Evan Habeeb-US PRESSWIRE

In case you missed it, earlier today Jon Heyman tweeted this:

A lot of discussion and arguing ensued, and to be honest, I wasn't very happy with the way in which some people went about responding to Heyman. But that's not the topic for this post. Let's talk about the core of the tweet: the reliability of WAR and defensive metrics.

Dave Cameron did just that this afternoon, looking at the relationship between winning percentage as calculated by WAR and actual winning percentage, both with and without defensive metrics.

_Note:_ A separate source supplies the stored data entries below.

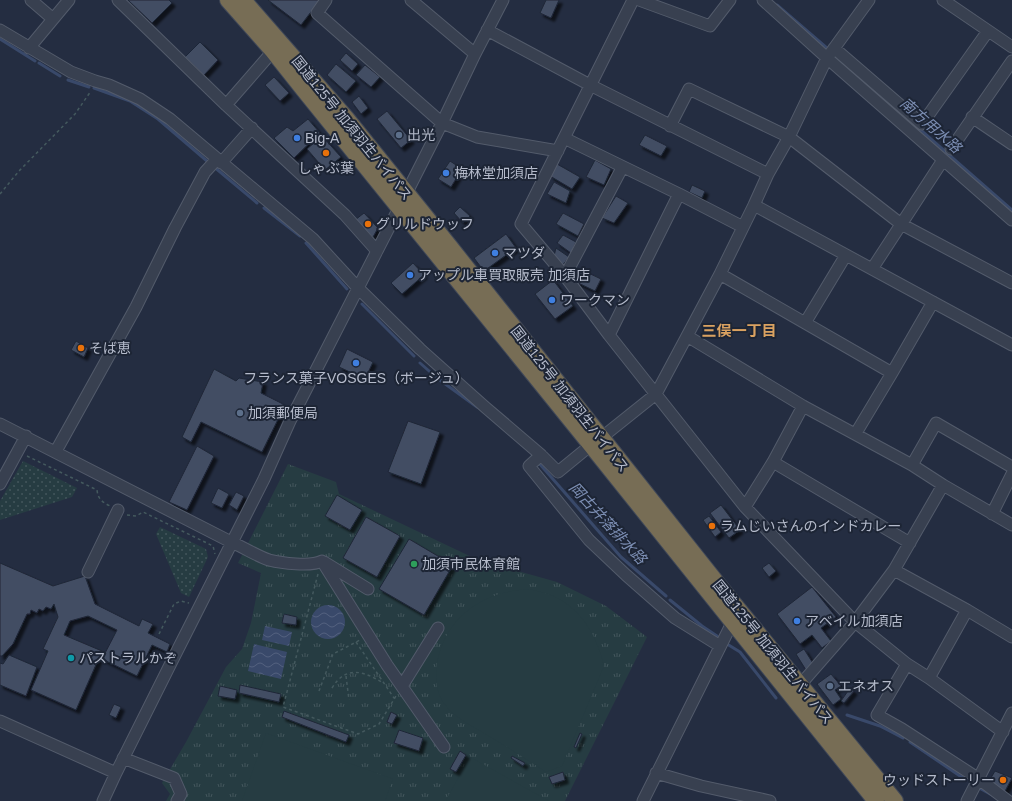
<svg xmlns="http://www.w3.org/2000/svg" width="1012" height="801" viewBox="0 0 1012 801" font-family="Arial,'Noto Sans JP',sans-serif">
<defs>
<pattern id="grass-dots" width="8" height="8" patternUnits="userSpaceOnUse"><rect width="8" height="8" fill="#263c42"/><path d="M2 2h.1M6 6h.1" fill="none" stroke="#43565c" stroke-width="1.8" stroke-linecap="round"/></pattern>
<pattern id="park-tufts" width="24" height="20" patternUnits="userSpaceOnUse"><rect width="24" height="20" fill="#263c42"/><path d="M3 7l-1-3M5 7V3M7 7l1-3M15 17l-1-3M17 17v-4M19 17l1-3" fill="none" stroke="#43565c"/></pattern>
<pattern id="water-waves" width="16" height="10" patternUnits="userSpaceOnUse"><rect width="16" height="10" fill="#39496a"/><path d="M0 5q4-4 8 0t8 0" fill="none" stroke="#53617e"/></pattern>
<filter id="shadow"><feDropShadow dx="3.5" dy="3.5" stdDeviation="1" flood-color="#0009"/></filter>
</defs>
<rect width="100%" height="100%" fill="#242d41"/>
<path fill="url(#grass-dots)" d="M23 461 77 488 72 497 0 520V501Z
M160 527 206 549 208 557 189 597 181 593 156 534Z"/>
<path fill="url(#park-tufts)" d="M288 464 336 482 339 494 478 560 557 582 606 606 647 637 565 801H166L170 794 162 783 186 742 226 667 242 649 251 623 261 573 238 563Z"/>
<path fill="#263c42" d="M530 589C539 592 549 593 557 598 583 611 598 639 604 666L562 766 546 772C526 759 507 747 487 735 472 726 453 717 443 702 436 692 435 675 437 664 445 616 484 591 530 589Z
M266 733 393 779 385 801H242Z
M470 757 549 801H448L446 800Z"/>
<path fill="url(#water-waves)" d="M311 622a17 17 0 1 1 34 0a17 17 0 1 1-34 0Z
M265 626 292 632 289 646 262 640Z
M254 644 287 652 281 679 248 671Z"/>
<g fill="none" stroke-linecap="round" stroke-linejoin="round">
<path stroke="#39496a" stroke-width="3" d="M777 5 828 49
M0 39 35 61
M39 63 60 76
M68 80 89 87
M94 88 130 101 158 119 207 161
M884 98 1012 210
M213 166 257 203
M264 208 300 236
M306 243 347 289
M362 304 414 356
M420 363 437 378 477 407
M538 462 621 557 666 596
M670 600 702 626 717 636
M727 644 740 652 776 698
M847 715 880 726 903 738
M910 742 963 778
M981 789 992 795"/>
</g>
<path fill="#434d63" stroke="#1f2737" filter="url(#shadow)" d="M128 0H169L172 3 152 23Z
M268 0H320L301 25Z
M546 0H559L551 18 540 13Z
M200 42 218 60 204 75 185 57Z
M346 53 358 64 352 71 340 60Z
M336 64 356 81 346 92 327 75Z
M365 65 380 77 371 87 356 75Z
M274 77 289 93 280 101 265 85Z
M359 96 368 108 361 114 352 102Z
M387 111 411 140 401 148 377 119Z
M308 119 320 133 294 158 274 138 287 127 293 131Z
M645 135 667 146 661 156 639 145Z
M322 136 341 157 325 170 307 149Z
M595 160 611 169 604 185 586 177Z
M450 161 462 169 451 187 438 179Z
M557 164 580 177 572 189 550 176Z
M554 182 570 191 566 203 547 194Z
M692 185 705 191 702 198 689 192Z
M616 196 628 203 614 223 602 218Z
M460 207 470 216 463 223 454 213Z
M364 213 378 228 373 237 355 220Z
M563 213 584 224 578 236 556 224Z
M506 234 516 248 484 271 474 258Z
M563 235 576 242 571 253 557 243Z
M556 248 569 257 562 266 553 260Z
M413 263 424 275 402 294 391 283Z
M578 268 601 279 595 291 572 280Z
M553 280 573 306 555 319 535 294Z
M76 341 88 348 84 357 71 350Z
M347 349 373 362 365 379 339 367Z
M214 369 236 381 239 378 263 382 261 393 285 405 262 452 201 422 191 442 182 437Z
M408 421 440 432 421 484 388 472Z
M197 446 214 456 187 510 169 502Z
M218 488 229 494 222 508 211 503Z
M236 492 244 496 237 510 229 505Z
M337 495 362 510 350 530 325 516Z
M721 505 740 530 729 538 710 513Z
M709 516 721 532 715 537 703 520Z
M366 517 400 536 377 577 343 558Z
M409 539 453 565 424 615 379 589Z
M0 563 53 586 85 576 95 604 139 626 142 619 153 624 148 633 170 644 167 652 152 645 137 676 102 659 117 630 88 616 70 621 64 635 102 651 76 710 31 690 48 651 43 649 58 617 54 604 51 609 46 607 43 611 39 609 37 613 31 610 30 614H27L13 644 2 656H0Z
M769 563 776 571 769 577 762 568Z
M812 587 836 617 821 628 831 641 822 648 812 635 800 644 777 614Z
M284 614 297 617 296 625 282 623Z
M804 649 814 665 806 670 796 654Z
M9 655 37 667 26 696 0 685V663L3 664Z
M831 674 841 686 835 690 841 699 833 705 817 684Z
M240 685 281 694 279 702 239 693Z
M220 686 237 690 235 699 218 696Z
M850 688 854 691 844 703 841 701Z
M114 704 121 707 116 718 109 715Z
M284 711 349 735 346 742 282 717Z
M391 712 397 715 392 724 387 722Z
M399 730 423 738 419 751 394 743Z
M580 733 582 734 576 748 574 747Z
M460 751 466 755 456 772 450 769Z
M512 756 525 763 523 766 511 758Z
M995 771 1012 778 1004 793 988 783Z
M563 772 565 780 552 784 549 777Z"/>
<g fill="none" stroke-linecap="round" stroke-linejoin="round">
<g stroke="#535b6b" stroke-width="13">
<path id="minor" d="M31 0 53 19
M118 0 226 105 345 215 377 251
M326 0 317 13 442 123 477 137 558 151
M411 0 475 54
M633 0 521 224 565 276 609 335 745 507 855 622 907 664 929 678 1003 732
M639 0 710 26 730 0
M763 0 827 58 1012 220
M869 0 827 58 789 137 768 174 754 205 720 274 687 336 803 406 912 465 943 485 1012 525
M943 0 1012 47
M0 30 71 72 95 81 109 85 140 99 170 119 313 239 358 288 420 349 485 407 541 455 558 472 591 445
M487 30 590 85 768 174
M29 48 69 0
M834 48 922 124 988 31
M226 105 273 51
M972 117 1012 144
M670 126 689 89 789 137 901 224 1012 283
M564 138 679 194 743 227
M951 149 1012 61
M221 163 252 128
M754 205 1012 345
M872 269 943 160
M720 274 892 373
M565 276 622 168
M805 323 846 255
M609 335 679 194
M0 424 233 543C245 548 257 556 269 560 281 563 311 567 322 561L387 665 444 747
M856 433 892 373 933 302
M601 438 656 394 687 336
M56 451 136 307 175 228 205 172 217 159
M541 455 529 466 589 540 626 575 675 618 720 646
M773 462 910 543
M912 465 936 423 1012 467
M0 484 26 436
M745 507 773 462 803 406
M992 514 1012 474
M324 562 368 589
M894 570 967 610 1012 637
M88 572 118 510
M907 664 877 715 902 729 979 779 1008 801
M929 678 967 610
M800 685 855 622 894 570 943 485
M402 686 438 628
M0 721 116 773
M123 758 174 778 181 794 177 801
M656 773 701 786 770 801
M103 801 116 773 170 665 264 479 290 421 399 208 442 123 475 54 503 0
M643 801 733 621
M967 801 1012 713"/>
</g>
<g stroke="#404858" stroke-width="18">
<path id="highway" d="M228 0 273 51 304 90 591 445 876 801
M243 0 346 118 450 247 720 587 895 801"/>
</g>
<path stroke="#44595e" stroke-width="1.5" stroke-dasharray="3 3" stroke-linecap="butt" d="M0 194 19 171 75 114 91 91
M27 456 97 490C98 499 102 502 110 506
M127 515 136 516 143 512 213 546 215 554
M318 574 283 707 358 734 379 724 396 696
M159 634 174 604 181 601 189 603
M356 642 394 698
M346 676 349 700
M332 688C346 665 364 671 383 683
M319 691 333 654 360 640"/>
<use href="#minor" stroke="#384050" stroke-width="11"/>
<use href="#highway" stroke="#776d55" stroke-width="16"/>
</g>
<g fill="#5c6f8a" stroke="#1d2535" stroke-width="1.5">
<circle cx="399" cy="135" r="4"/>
<circle cx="240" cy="413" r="4"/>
<circle cx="830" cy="686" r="4"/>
</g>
<g fill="#3f7fe0" stroke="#1d2535" stroke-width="1.5">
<circle cx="297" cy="138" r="4"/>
<circle cx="446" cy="173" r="4"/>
<circle cx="495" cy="253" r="4"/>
<circle cx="410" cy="275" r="4"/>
<circle cx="552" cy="300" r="4"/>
<circle cx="356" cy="363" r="4"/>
<circle cx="797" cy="621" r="4"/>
</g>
<g fill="#e8710a" stroke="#1d2535" stroke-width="1.5">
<circle cx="326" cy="153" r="4"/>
<circle cx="368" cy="224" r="4"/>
<circle cx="81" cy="348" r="4"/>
<circle cx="712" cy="526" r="4"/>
<circle cx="1003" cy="780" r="4"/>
</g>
<circle fill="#2e9e5b" stroke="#1d2535" stroke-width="1.5" cx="414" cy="564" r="4"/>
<circle fill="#0f9aa8" stroke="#1d2535" stroke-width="1.5" cx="71" cy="658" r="4"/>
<g text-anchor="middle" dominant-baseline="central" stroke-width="4" stroke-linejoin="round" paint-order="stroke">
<g font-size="14" fill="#b5bbcb" stroke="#1d2535">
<text transform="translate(352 128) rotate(51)">国道125号 加須羽生バイパス</text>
<text transform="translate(570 399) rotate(52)">国道125号 加須羽生バイパス</text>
<text transform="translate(773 652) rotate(51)">国道125号 加須羽生バイパス</text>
</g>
<g font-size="14" fill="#b5bbcb" stroke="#1d2535" text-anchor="start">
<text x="407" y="135">出光</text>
<text x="305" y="138">Big-A</text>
<text x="326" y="168" text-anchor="middle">しゃぶ葉</text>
<text x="454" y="173">梅林堂加須店</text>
<text x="376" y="224">グリルドウッフ</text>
<text x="503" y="253">マツダ</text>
<text x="418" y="275">アップル車買取販売 加須店</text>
<text x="560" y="300">ワークマン</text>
<text x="89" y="348">そば恵</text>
<text x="356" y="378" text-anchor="middle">フランス菓子VOSGES（ボージュ）</text>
<text x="248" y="413">加須郵便局</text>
<text x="720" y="526">ラムじいさんのインドカレー</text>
<text x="422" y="564">加須市民体育館</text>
<text x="805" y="621">アベイル加須店</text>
<text x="79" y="658">パストラルかぞ</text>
<text x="838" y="686">エネオス</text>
<text x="995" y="780" text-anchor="end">ウッドストーリー</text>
</g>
<g font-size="15" font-style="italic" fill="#7c8eb3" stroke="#1d2535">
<text transform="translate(931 125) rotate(41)">南方用水路</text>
<text transform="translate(608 523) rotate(47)">岡古井落排水路</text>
</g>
<g font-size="15" font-weight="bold" fill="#daa261" stroke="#1d2535">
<text x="739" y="330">三俣一丁目</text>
</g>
</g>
</svg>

As it turns out, when looking at team-wide WAR, defensive metrics like UZR and DRS do strengthen the correlation between WAR and winning. However, as some commenters pointed out, that still doesn't mean that defensive metrics are useful on an individual level. I tend to agree. But I have a different issue with Heyman's tweet, as I expressed in the comments to Cameron's post.

My issue with Heyman’s tweet is that he’s coming from a position of assuming that Harper has been better than Marte, and then criticizing WAR because it disagrees. Sure, UZR and DRS are pretty close to useless on an individual level after one month. But their values are certainly possible. That is, it’s very conceivable that Marte’s defense has been good enough to make up the ground between him and Harper offensively.

The problem is that we have no idea if that’s true or not. But it could be true, and for Heyman to just assume that it isn’t is incorrect just as assuming that it is true is incorrect.

Here’s another way to think about it. So far this season, Harper has about 14 runs from offense + baserunning and Marte has about 7. Say we don’t know the rest of their value, but we know it’s some random number between -5 and 5 runs.

Now, the odds are not in Marte’s favor. If we have to choose one, we’ll say that Harper is better. But we shouldn’t have to choose one. Because for all we know, Marte’s defense – that random number of runs – makes up the gap between the two offensively. If Marte has +3 runs and Harper has -4, or Marte has +5 and Harper has -2, the difference is eliminated.

Those situations are unlikely, but possible. We can’t come from a position of assuming that the two are equal defensively just because we have no way of knowing their defensive value. We can say that Harper is likely better, but we still need to admit to the fact that he might not be.